» Work request: Within the entries below, output exactly the lines between the line containing "left knee: (417, 351)" and the line containing "left ankle: (54, 140)", inclusive, and omit any picture.

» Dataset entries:
--- START ---
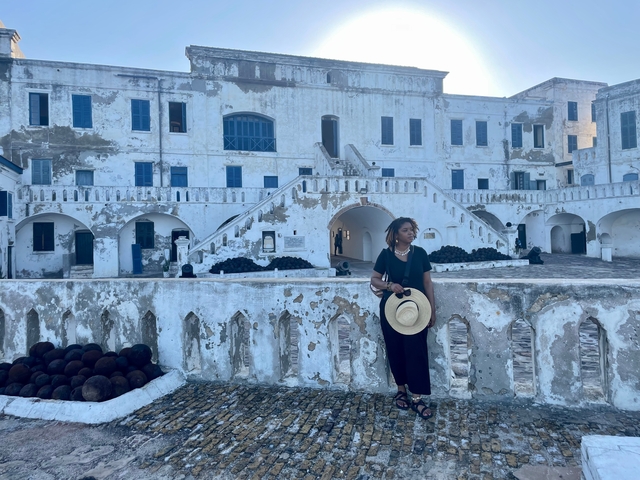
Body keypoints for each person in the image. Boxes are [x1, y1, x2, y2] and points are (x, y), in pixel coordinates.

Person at [370, 217, 436, 420]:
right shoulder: (385, 255)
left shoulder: (421, 254)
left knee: (417, 351)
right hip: (392, 309)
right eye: (406, 230)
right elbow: (374, 279)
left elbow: (427, 283)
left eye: (412, 230)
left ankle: (417, 397)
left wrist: (432, 310)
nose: (411, 233)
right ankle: (401, 390)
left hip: (417, 308)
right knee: (395, 348)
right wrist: (390, 286)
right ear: (396, 234)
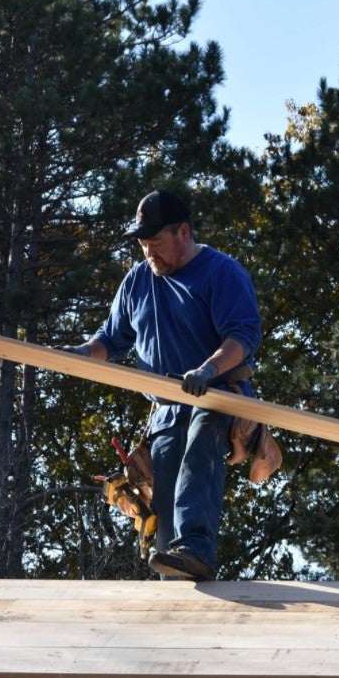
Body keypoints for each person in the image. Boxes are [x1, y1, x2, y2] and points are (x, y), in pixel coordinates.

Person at [63, 189, 262, 581]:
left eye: (156, 243)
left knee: (201, 446)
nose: (149, 253)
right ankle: (177, 571)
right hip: (167, 409)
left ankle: (196, 548)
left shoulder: (221, 272)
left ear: (183, 232)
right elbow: (111, 338)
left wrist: (208, 369)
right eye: (143, 245)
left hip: (218, 395)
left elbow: (243, 336)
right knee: (167, 485)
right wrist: (80, 353)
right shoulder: (138, 281)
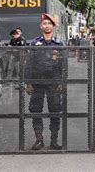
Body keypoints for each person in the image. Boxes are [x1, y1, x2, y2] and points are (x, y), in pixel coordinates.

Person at [24, 13, 66, 150]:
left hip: (54, 83)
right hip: (37, 83)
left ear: (53, 26)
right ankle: (39, 139)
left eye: (49, 23)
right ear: (40, 26)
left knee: (55, 110)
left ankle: (54, 140)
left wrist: (62, 82)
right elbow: (29, 63)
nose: (46, 26)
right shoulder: (34, 43)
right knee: (36, 110)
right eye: (44, 23)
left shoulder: (59, 44)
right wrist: (28, 82)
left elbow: (64, 65)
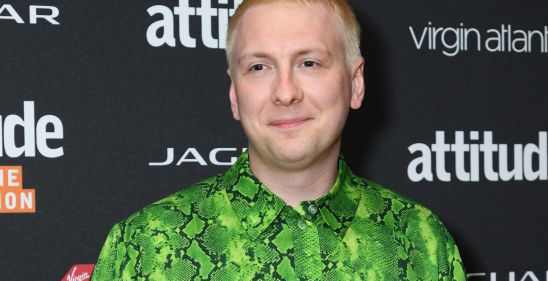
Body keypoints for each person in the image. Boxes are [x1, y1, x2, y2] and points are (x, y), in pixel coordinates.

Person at [91, 0, 467, 280]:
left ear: (355, 83)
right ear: (235, 95)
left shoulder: (420, 240)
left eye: (309, 63)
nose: (285, 93)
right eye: (259, 67)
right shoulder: (145, 246)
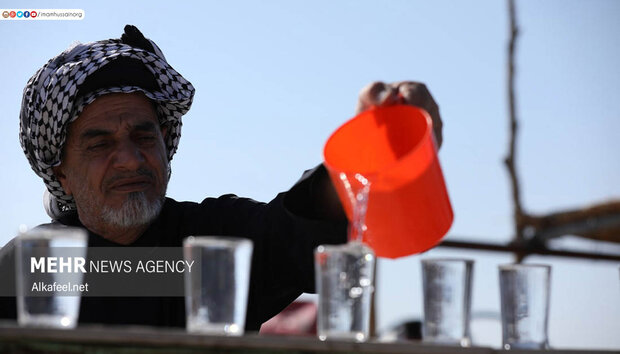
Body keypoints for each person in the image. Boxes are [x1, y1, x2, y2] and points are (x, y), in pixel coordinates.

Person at [0, 25, 443, 332]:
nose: (130, 160)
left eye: (143, 135)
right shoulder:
--- END ---
» Your solution:
left knee: (417, 351)
right hip: (392, 309)
right eye: (406, 230)
right elbow: (374, 279)
left elbow: (427, 283)
left eye: (412, 230)
left ankle: (417, 397)
left wrist: (432, 310)
nose: (411, 233)
right ankle: (401, 390)
left hip: (417, 308)
right knee: (395, 348)
right wrist: (390, 286)
right ear: (396, 234)
Body keypoints for each person in the image. Boxes are [x1, y1, x2, y2] and points are (x, y), in pixel coordinates.

Person at [63, 189, 262, 581]:
left eye: (156, 243)
left knee: (201, 446)
nose: (149, 253)
right ankle: (177, 571)
right hip: (167, 409)
left ankle: (196, 548)
left shoulder: (221, 272)
left ear: (183, 232)
right elbow: (111, 338)
left wrist: (208, 369)
right eye: (143, 245)
left hip: (218, 395)
left elbow: (243, 336)
right knee: (167, 485)
right wrist: (80, 353)
right shoulder: (138, 281)
Body keypoints for each person in the image. Boxes are [x1, y1, x2, y2] and points are (x, y), in pixel coordinates.

Person at [24, 13, 66, 150]:
left hip: (54, 83)
right hip: (37, 83)
left ear: (53, 26)
right ankle: (39, 139)
left eye: (49, 23)
right ear: (40, 26)
left knee: (55, 110)
left ankle: (54, 140)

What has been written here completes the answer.